• What to work on: Provide the number of lines in the material containing the word "plaži", with nothing added.

• Data for analysis:
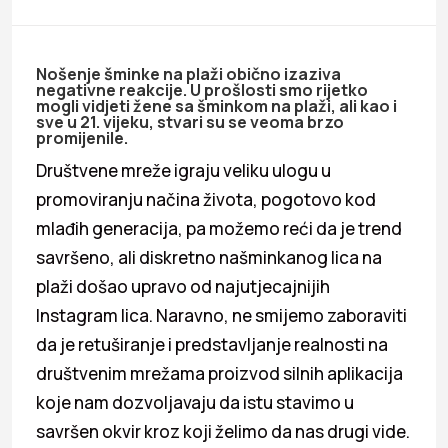
Nošenje šminke na plaži obično izaziva
negativne reakcije. U prošlosti smo rijetko
mogli vidjeti žene sa šminkom na plaži, ali kao i
sve u 21. vijeku, stvari su se veoma brzo
promijenile.
Društvene mreže igraju veliku ulogu u
promoviranju načina života, pogotovo kod
mlađih generacija, pa možemo reći da je trend
savršeno, ali diskretno našminkanog lica na
plaži došao upravo od najutjecajnijih
Instagram lica. Naravno, ne smijemo zaboraviti
da je retuširanje i predstavljanje realnosti na
društvenim mrežama proizvod silnih aplikacija
koje nam dozvoljavaju da istu stavimo u
savršen okvir kroz koji želimo da nas drugi vide.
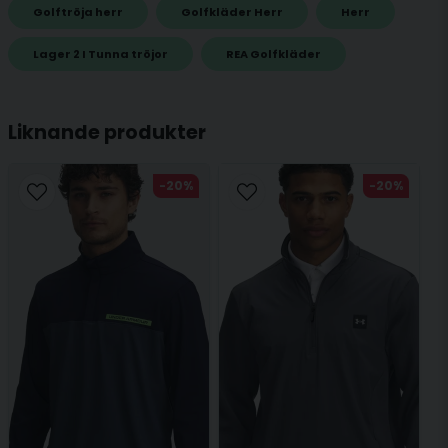
Golftröja herr
Golfkläder Herr
Herr
name
Lager 2 I Tunna tröjor
REA Golfkläder
Namn
Liknande produkter
email
Mejladress
-20%
-20%
Ja, ni får publicera min fråga
Skicka fråga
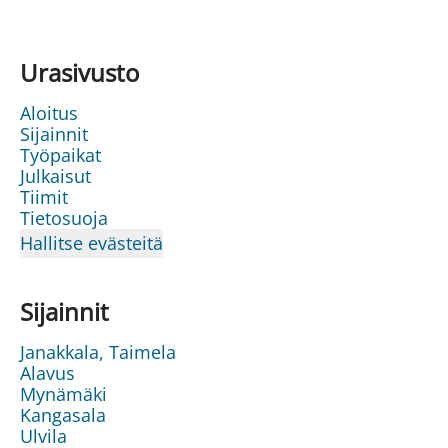
Urasivusto
Aloitus
Sijainnit
Työpaikat
Julkaisut
Tiimit
Tietosuoja
Hallitse evästeitä
Sijainnit
Janakkala, Taimela
Alavus
Mynämäki
Kangasala
Ulvila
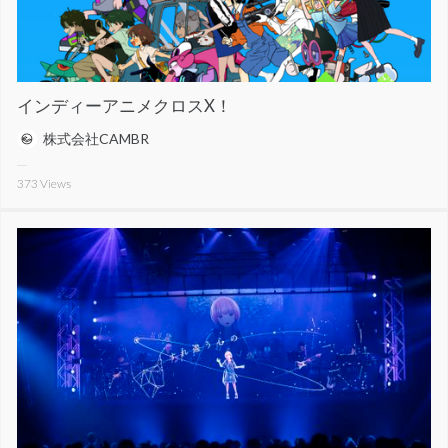
インディーアニメクロスX！
株式会社CAMBR
373
Views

• Task result: 3